From the line containing "aident les développeurs à se connecter à" through the last line, print the records exactly and nothing else.

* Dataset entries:
►
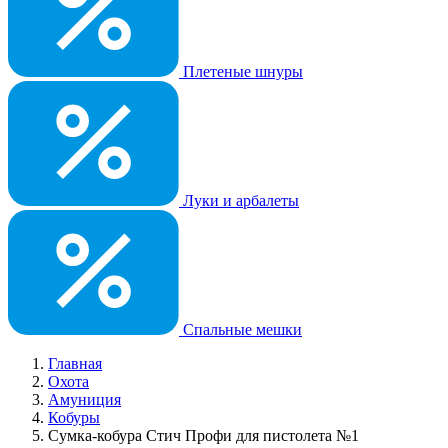
Плетеные шнуры
Луки и арбалеты
Спальные мешки
Главная
Охота
Амуниция
Кобуры
Сумка-кобура Стич Профи для пистолета №1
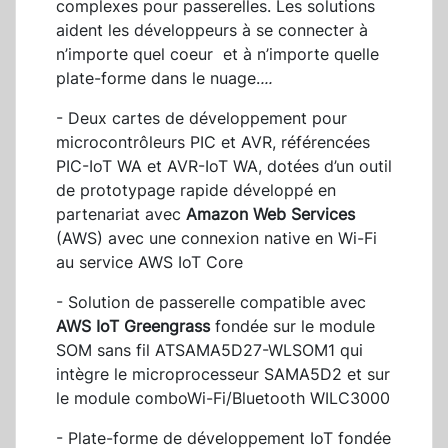
complexes pour passerelles. Les solutions
aident les développeurs à se connecter à
n’importe quel coeur et à n’importe quelle
plate-forme dans le nuage.
...
- Deux cartes de développement pour
microcontrôleurs PIC et AVR, référencées
PIC-IoT WA et AVR-IoT WA, dotées d’un outil
de prototypage rapide développé en
partenariat avec
Amazon Web Services
(AWS) avec une connexion native en Wi-Fi
au service AWS IoT Core
- Solution de passerelle compatible avec
AWS IoT Greengrass
fondée sur le module
SOM sans fil ATSAMA5D27-WLSOM1 qui
intègre le microprocesseur SAMA5D2 et sur
le module comboWi-Fi/Bluetooth WILC3000
- Plate-forme de développement IoT fondée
◄
* FINISHED TASK:
aident les développeurs à se connecter à
n’importe quel coeur et à n’importe quelle
plate-forme dans le nuage.
...
- Deux cartes de développement pour
microcontrôleurs PIC et AVR, référencées
PIC-IoT WA et AVR-IoT WA, dotées d’un outil
de prototypage rapide développé en
partenariat avec
Amazon Web Services
(AWS) avec une connexion native en Wi-Fi
au service AWS IoT Core
- Solution de passerelle compatible avec
AWS IoT Greengrass
fondée sur le module
SOM sans fil ATSAMA5D27-WLSOM1 qui
intègre le microprocesseur SAMA5D2 et sur
le module comboWi-Fi/Bluetooth WILC3000
- Plate-forme de développement IoT fondée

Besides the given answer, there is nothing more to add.